Turkish actress (1948–2025)

Anta Toros (born Antaram Keşiş; 12 January 1948 – 30 August 2025) was a Turkish theater and film actress. She mostly played villains in her productions.

==Life and career==
Antaram Keşiş was born in Istanbul on 12 January 1948, the daughter of ethnic Armenians Selma and Gabriel Keşiş. She lost her father at a young age. She graduated from Saint Benoit French High School and later continued her education at the Institut Montcalme in Lausanne, Switzerland.

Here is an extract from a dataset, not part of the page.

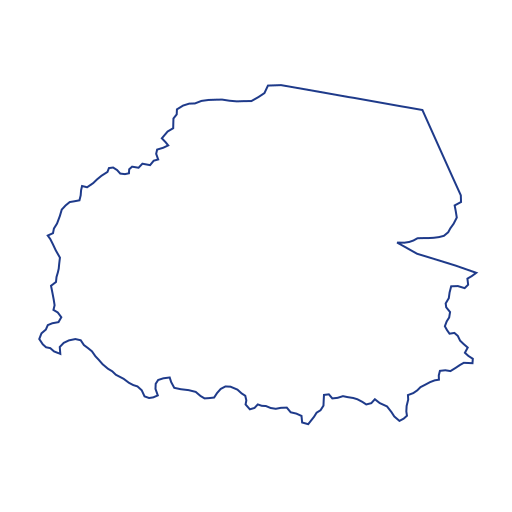 the district of Rio Bananal, Espírito Santo, Brazil, rotated 268°
{"feature_id": "56859067B48678368880409", "entity_name": "Rio Bananal", "entity_type": "district", "adm_level": 2, "iso_a3": "BRA", "parent_name": "Brazil", "parent_adm1": "Espírito Santo", "projection": "albers", "projection_center": [-40.336, -19.221], "detail": "fine", "context": "isolated", "style": "outline", "palette": "blue", "viewbox_px": 512, "rotation_deg": 268, "n_neighbors": 0, "source": "geoboundaries", "source_scale": "gbopen_adm2", "svg_char_len": 3025}
<svg xmlns="http://www.w3.org/2000/svg" viewBox="0 0 512 512"><g transform="rotate(268 256 256)"><path d="M93.3,308.4L97.3,311.1L99.6,315.1L104.1,318.2L109.2,318.6L114.8,319.1L115.2,324.0L111.0,327.3L111.4,332.6L112.9,338.0L111.8,342.5L110.7,348.2L109.3,352.3L106.5,357.2L103.8,361.0L104.9,366.1L108.7,369.8L104.7,374.5L101.1,381.7L95.3,385.9L90.8,388.6L86.2,393.6L88.3,397.9L91.1,401.3L95.4,400.8L100.9,401.3L107.2,403.1L111.7,403.0L113.5,408.4L116.1,412.5L119.2,415.8L121.5,420.7L123.9,425.6L125.5,430.3L126.0,434.5L130.3,434.5L134.8,435.8L135.2,441.2L134.2,446.3L137.1,451.4L139.9,455.9L142.0,459.9L141.7,463.9L141.3,468.6L145.7,469.1L148.7,464.8L152.0,461.4L157.1,464.4L160.9,460.3L164.3,457.0L169.1,454.9L172.2,451.6L171.6,446.7L175.3,444.3L179.2,442.3L184.0,444.3L187.8,446.9L193.2,448.0L198.1,444.3L202.0,443.9L207.1,447.2L212.8,448.2L218.9,450.0L218.9,456.7L216.6,463.4L219.9,467.0L226.0,466.5L228.3,470.8L231.5,475.5L239.5,455.0L249.5,426.2L252.6,417.1L264.5,397.5L264.1,404.8L264.7,409.7L266.0,413.9L268.1,418.0L268.1,422.3L267.9,428.9L268.0,434.2L268.5,439.5L269.6,444.5L273.0,448.9L276.9,451.2L281.3,454.6L287.4,458.0L293.8,457.2L299.6,456.3L302.8,462.8L309.5,462.8L328.4,455.0L350.7,445.9L396.1,427.4L399.3,412.3L400.5,406.4L410.7,359.0L411.6,354.1L416.3,332.3L425.9,287.0L425.9,273.9L418.5,270.1L414.7,263.9L411.0,256.8L411.2,249.2L411.2,242.3L412.1,234.9L413.5,227.6L413.6,221.5L413.6,214.0L412.9,206.9L410.6,200.3L410.6,194.6L408.9,188.4L405.3,182.1L400.3,181.7L396.3,178.3L391.7,178.0L386.6,177.7L383.5,172.0L376.9,166.0L372.9,169.6L369.6,172.1L367.4,167.0L365.8,160.9L361.6,159.8L355.9,161.6L354.8,157.1L350.5,153.3L352.2,145.7L348.3,141.7L349.6,135.3L347.1,132.3L343.1,131.9L342.4,127.9L343.1,123.2L346.7,120.2L349.4,116.3L349.0,112.1L345.2,110.5L341.6,104.4L338.1,99.8L334.5,95.8L330.6,89.6L332.0,84.6L327.9,83.5L322.7,82.9L317.8,81.5L317.0,76.2L316.4,71.7L313.2,67.5L309.2,63.5L302.9,61.4L295.4,58.3L290.5,55.0L285.9,53.9L283.7,48.6L280.1,51.0L274.9,53.4L268.6,56.1L261.2,60.0L254.8,59.0L250.2,58.4L246.5,57.4L242.0,55.9L237.0,55.2L233.4,50.1L226.7,51.2L219.6,52.3L213.8,53.0L209.2,51.7L206.5,55.9L201.6,59.3L196.8,56.3L195.9,50.1L194.2,45.5L189.8,43.4L186.2,38.9L180.6,36.5L175.2,39.8L172.1,43.0L171.1,47.2L167.7,50.8L165.0,57.0L171.9,56.7L175.9,60.8L178.2,66.1L179.3,72.6L177.9,77.9L173.0,80.9L169.8,84.9L166.5,88.7L161.4,92.0L157.9,95.1L153.2,98.9L148.5,104.1L145.8,108.3L142.2,111.8L137.9,119.4L133.7,124.6L131.3,128.8L129.8,133.0L125.8,137.1L119.6,139.7L117.8,144.2L118.3,148.4L120.1,153.0L126.7,150.9L131.8,151.3L135.5,153.9L137.0,159.1L137.6,165.5L133.0,166.8L127.1,169.7L125.5,176.1L124.3,184.0L122.3,191.0L118.0,195.7L115.5,199.6L115.6,203.8L116.0,209.2L120.4,212.3L124.4,216.1L126.7,220.9L126.3,225.9L123.1,232.8L119.2,236.8L116.7,240.4L112.0,241.3L108.0,240.4L103.0,244.5L104.2,249.2L107.6,252.6L106.1,256.5L105.7,260.7L103.6,265.3L102.6,270.4L103.4,275.6L103.4,281.5L98.6,285.2L97.1,290.8L94.6,295.9L88.0,296.3L86.1,302.3L93.3,308.4Z" fill="none" stroke="#1e3a8a" stroke-width="2"/></g></svg>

Toros entered amateur theater in 1965. After training at the Dostlar Theater, she began her professional career in 1971 at the Gülriz Sururi-Engin Cezzar Theater. Toros, who has participated in companies such as the Ali Poyrazoğlu and Nisa Serezli-Tolga Aşkıner Theater, also pursued theater studies in the United States.

Toros worked with Vera Vlasova for three months and with Mitehel Mestor, a member of Actors Btudya, for one year. She was married to Misak Toros, also a theater actor and director, who died in 2010. From this marriage, she had a daughter, İrna Büyüksakayan.

Toros died in Bodrum, Muğla Province on 30 August 2025, at the age of 77. Anta Toros was buried at Şişli Armenian Cemetery after a funeral service held at the Surp Yerrortutyun Armenian Church in Beyoğlu, Istanbul on 8 September 2025.